Sunday, March 30, 2014

Zuk - The gremlin returns...

After rejoicing over the faulty distributor discovery and the subsequent fix, 6 months down the track the engine splutter and miss returns.
Rob reports the engine shuts down completely if you turn on the wipers or lights.
I give up, so its out with the tow rope, and in to Dion at Wanganui Auto Electrical, with instructions to submit it to Auto Electrics 101.
Didnt take them long at all.
The main earth cable, (multi-strand copper is it?), has corroded away and the strands a brittle mess.
New earth cable, and we're on the way home and back to work.
Hasnt looked back since, and the engine temp's behaving itself even better.

Thursday, March 20, 2014

Massey University 50th Anniversary

Tiritea House, the old VC's residence
Nostalgia day today. This year marks 50 since Massey changed from an agricultural college, to a university, celebrations have been going a week, and my decade went through today.
Just a couple of my old class-mates turned up, but a distinct collegial familiarity with all the other faces, ancient recognition from the old campus, hostel, or rugby field, or careers in tandem crossing years and fields of endeavour.
Naturally, conversations lubricated broached with the more infamous and hilarious exploits of university student-hood. Pre-varsity at the time, I had the view held by wider society of uni students looked on with some disdain, long-haired protesters, but I quickly came to admire the absolute creativity and sheer audacity of some of the pranks and pranksters here.
I guess to open reflection at this level might seem hardly appropriate, but its this immersion in the creative melting pot that is a university that made me, and the critical thinking path I think, or hope, I've taken in the business of life and living. And my contribution to humanity a pretty humble one compared with those of the shoulders rubbed today.
It was great to catch up with farm management lecturer, Peter MacGillivray, naming me in one, with his fantastic memory recall. No one lecturer made so big an impression on critical thinking with so few notes, all our dip-ag class agreed. He's been a great lifetime servant of Massey.
TS Chang provided the other trigger, sheep performance research, that launched my sheep and beef breeding interest and career.
Less than 1000 students back then, 30,000 today.
Very pleased to hear that university planning includes restoration to original of Tiritea House, the Main Science building and the Refectory as part of earthquake upgrading. A couple of dippies drove a mini and a fiat round the ground floor corridor of Main, passing at the front vestibule, and the Refec was the scene of many a Sunday bun-fight and table run.
But I do remember my lecturers with just as great finity as I do the hallowed halls, MacGillivray, Small, Chang, Bowler, Jacques, Rees, Meek, Regnault, Baker, and sadly, the face but not the name, of the economics/accountancy man, (Ward?), who put me on the path to vital cashflow/budgetry skill.

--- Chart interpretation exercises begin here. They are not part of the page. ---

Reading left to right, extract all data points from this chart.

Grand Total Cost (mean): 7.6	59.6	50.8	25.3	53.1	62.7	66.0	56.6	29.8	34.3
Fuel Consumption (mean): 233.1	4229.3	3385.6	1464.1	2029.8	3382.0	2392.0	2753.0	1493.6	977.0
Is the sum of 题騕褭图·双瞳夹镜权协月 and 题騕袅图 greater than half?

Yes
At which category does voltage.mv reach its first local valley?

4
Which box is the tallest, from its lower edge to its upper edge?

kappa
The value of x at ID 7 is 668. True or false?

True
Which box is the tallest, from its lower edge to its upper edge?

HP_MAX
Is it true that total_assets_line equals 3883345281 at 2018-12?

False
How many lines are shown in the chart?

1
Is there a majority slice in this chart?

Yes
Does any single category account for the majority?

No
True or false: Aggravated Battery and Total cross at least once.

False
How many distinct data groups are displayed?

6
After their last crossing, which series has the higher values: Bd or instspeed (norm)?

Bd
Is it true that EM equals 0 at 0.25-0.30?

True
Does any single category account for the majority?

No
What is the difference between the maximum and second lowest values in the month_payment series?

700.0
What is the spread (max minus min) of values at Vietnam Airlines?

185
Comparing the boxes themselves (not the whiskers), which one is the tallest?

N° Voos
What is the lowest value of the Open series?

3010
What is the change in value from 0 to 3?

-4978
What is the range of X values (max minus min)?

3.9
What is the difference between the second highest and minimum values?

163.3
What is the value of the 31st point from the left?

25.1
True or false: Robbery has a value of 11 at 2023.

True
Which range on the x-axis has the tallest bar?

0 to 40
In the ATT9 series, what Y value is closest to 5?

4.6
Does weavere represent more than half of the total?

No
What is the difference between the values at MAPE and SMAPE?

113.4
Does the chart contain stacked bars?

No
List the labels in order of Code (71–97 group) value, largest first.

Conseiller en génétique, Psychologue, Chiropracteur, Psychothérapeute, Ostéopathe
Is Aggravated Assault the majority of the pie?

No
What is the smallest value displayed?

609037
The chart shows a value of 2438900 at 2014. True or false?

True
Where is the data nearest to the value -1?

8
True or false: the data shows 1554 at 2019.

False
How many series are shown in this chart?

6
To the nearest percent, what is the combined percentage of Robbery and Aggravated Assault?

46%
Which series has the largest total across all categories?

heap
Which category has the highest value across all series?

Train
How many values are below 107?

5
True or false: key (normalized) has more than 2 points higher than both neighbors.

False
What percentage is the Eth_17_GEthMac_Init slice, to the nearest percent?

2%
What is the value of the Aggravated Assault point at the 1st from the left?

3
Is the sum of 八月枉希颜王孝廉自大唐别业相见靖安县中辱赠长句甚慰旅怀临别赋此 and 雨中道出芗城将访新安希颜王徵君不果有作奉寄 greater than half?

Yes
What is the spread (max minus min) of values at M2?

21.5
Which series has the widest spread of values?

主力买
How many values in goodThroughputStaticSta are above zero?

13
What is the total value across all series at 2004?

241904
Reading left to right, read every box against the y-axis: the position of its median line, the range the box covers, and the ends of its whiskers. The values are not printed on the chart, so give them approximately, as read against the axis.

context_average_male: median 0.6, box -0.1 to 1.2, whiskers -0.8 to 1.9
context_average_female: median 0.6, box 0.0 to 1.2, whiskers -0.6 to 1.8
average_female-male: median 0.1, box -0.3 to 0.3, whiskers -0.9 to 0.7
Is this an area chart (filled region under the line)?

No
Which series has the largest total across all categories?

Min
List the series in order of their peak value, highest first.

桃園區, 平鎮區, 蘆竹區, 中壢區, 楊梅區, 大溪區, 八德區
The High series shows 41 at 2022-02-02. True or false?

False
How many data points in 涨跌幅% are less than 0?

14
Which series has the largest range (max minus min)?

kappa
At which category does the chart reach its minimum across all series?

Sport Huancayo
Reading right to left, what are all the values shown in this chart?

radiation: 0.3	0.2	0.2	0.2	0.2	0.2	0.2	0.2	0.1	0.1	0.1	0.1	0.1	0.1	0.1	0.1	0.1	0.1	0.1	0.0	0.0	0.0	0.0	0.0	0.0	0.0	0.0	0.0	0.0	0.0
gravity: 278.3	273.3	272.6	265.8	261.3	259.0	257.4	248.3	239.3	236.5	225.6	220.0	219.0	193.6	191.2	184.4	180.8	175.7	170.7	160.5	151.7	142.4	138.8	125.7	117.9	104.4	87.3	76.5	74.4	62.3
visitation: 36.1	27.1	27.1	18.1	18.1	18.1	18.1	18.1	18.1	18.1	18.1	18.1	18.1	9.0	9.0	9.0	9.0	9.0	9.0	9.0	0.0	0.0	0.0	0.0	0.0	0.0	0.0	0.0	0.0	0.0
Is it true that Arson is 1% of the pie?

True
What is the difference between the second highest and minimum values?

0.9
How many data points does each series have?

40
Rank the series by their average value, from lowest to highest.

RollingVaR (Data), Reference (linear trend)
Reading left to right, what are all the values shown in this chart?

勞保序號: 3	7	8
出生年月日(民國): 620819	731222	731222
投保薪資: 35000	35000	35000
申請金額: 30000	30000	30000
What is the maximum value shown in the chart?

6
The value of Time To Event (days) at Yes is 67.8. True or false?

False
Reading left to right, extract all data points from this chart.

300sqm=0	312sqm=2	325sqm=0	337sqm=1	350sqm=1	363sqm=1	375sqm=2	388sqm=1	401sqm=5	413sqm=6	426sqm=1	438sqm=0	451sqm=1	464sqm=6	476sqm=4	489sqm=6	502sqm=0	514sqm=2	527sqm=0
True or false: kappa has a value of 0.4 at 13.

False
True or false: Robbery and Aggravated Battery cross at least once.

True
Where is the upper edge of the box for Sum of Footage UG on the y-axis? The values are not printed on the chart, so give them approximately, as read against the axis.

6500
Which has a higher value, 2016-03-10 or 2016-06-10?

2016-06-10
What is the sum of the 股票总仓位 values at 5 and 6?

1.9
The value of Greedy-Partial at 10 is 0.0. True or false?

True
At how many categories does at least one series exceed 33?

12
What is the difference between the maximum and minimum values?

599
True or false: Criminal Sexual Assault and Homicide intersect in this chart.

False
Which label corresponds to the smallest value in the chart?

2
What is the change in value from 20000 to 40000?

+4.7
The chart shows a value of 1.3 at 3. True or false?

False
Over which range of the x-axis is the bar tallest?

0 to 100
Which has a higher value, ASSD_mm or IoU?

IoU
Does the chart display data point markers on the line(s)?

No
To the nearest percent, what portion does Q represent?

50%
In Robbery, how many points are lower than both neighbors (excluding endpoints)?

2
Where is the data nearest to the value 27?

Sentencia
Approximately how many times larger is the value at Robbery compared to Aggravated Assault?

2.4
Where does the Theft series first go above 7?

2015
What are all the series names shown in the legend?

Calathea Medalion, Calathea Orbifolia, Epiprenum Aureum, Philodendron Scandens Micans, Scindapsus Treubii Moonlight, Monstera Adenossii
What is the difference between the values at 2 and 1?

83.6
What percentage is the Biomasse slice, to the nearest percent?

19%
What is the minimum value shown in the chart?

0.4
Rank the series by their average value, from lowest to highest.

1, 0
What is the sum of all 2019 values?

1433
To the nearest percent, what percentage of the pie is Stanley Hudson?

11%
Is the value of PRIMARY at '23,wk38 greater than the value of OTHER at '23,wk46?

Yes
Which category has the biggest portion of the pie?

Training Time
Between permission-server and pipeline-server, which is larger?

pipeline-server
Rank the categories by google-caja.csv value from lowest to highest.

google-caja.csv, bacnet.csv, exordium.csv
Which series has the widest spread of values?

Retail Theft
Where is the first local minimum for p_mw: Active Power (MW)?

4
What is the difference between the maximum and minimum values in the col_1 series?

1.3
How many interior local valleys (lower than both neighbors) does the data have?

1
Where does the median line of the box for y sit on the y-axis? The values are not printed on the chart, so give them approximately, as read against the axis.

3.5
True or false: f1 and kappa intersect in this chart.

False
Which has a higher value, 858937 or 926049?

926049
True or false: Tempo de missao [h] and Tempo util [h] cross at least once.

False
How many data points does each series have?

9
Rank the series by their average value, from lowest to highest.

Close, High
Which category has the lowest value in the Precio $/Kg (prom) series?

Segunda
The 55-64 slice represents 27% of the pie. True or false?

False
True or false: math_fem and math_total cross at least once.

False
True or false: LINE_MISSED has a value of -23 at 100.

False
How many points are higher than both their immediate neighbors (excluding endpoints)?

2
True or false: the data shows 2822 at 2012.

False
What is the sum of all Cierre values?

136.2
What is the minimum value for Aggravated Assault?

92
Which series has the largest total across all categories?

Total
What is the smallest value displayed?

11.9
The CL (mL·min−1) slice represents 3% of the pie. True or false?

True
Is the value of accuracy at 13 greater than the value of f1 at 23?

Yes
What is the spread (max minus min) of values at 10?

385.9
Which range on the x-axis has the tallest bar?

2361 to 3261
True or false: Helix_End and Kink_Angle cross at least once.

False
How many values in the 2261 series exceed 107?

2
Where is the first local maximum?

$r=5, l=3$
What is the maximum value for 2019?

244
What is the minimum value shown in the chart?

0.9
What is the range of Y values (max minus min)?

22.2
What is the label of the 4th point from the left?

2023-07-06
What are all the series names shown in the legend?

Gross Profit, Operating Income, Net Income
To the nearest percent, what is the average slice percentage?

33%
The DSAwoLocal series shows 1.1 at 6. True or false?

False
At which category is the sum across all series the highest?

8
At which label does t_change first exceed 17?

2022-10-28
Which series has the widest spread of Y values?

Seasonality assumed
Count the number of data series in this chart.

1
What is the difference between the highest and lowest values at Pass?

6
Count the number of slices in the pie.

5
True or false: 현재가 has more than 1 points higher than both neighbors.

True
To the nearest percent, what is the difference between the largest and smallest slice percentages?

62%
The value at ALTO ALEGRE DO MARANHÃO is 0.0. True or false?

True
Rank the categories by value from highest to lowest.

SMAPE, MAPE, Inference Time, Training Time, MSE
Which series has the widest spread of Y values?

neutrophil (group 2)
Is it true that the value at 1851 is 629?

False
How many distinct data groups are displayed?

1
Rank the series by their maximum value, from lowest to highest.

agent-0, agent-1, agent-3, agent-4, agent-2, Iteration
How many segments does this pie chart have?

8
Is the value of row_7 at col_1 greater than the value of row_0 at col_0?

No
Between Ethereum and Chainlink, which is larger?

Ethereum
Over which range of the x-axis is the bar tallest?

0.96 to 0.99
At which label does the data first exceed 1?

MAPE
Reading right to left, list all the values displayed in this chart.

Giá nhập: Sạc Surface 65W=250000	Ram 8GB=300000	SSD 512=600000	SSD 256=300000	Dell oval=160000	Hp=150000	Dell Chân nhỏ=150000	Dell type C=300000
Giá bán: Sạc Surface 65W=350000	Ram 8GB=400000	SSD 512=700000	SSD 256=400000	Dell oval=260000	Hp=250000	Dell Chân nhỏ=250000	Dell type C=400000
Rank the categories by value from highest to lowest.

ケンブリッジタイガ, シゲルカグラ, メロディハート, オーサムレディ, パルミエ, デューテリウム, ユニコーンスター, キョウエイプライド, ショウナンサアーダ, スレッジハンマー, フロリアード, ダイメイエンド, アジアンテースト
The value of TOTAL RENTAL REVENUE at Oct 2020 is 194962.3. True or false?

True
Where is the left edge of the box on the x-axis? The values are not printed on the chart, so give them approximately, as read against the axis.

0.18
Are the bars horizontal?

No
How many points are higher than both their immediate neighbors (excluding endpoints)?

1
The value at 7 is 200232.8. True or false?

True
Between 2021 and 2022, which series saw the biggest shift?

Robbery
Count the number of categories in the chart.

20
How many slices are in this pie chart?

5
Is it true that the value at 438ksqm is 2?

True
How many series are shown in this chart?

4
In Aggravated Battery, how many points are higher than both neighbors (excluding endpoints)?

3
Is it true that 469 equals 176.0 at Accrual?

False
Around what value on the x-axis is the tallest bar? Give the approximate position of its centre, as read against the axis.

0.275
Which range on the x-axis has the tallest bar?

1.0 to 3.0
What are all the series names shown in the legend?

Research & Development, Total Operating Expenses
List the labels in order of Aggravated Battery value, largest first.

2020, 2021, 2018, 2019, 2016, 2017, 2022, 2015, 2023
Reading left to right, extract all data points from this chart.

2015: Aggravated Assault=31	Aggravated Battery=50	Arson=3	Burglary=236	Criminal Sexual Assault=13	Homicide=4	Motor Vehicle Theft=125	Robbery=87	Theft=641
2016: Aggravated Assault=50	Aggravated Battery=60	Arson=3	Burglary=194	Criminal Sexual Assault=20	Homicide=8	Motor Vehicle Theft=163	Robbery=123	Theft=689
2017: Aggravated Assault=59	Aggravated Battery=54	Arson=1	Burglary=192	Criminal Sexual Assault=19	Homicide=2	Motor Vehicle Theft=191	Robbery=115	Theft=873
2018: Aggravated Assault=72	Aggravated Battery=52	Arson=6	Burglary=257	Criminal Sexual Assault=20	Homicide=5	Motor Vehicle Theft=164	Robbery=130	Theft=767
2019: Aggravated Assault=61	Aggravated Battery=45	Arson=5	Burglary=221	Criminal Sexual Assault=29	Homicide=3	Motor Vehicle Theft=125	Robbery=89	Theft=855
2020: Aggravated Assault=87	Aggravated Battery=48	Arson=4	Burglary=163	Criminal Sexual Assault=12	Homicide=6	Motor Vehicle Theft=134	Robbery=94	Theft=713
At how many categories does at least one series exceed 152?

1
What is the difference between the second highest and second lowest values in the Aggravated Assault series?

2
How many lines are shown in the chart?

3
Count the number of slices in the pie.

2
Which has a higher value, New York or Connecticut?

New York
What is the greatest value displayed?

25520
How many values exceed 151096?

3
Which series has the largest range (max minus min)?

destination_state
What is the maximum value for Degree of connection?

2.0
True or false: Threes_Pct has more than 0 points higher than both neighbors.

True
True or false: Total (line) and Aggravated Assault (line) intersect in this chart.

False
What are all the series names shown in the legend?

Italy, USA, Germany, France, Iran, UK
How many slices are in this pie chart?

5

Looking across the Common to the Refectory and Pink on the right
Old Hostel, where I lived for the year, (125 quid for the year it cost), is gone now, used to be to the left of this pic. Its reputed one student went a whole year without underpants, every week or so he'd flog another pair off the clothesline. Another character rolled his station-wagon on the access road with the hostel beer order aboard, 18 flagons-worth running in a stream down the hill to the hostel entrance. And when the Mog girls hi-jacked and apple-pied our laundry basket, my pillow slip got a nice lip-stick kiss mark on it, I day-dreamt it was that pretty little Johnson blondie did it, lol.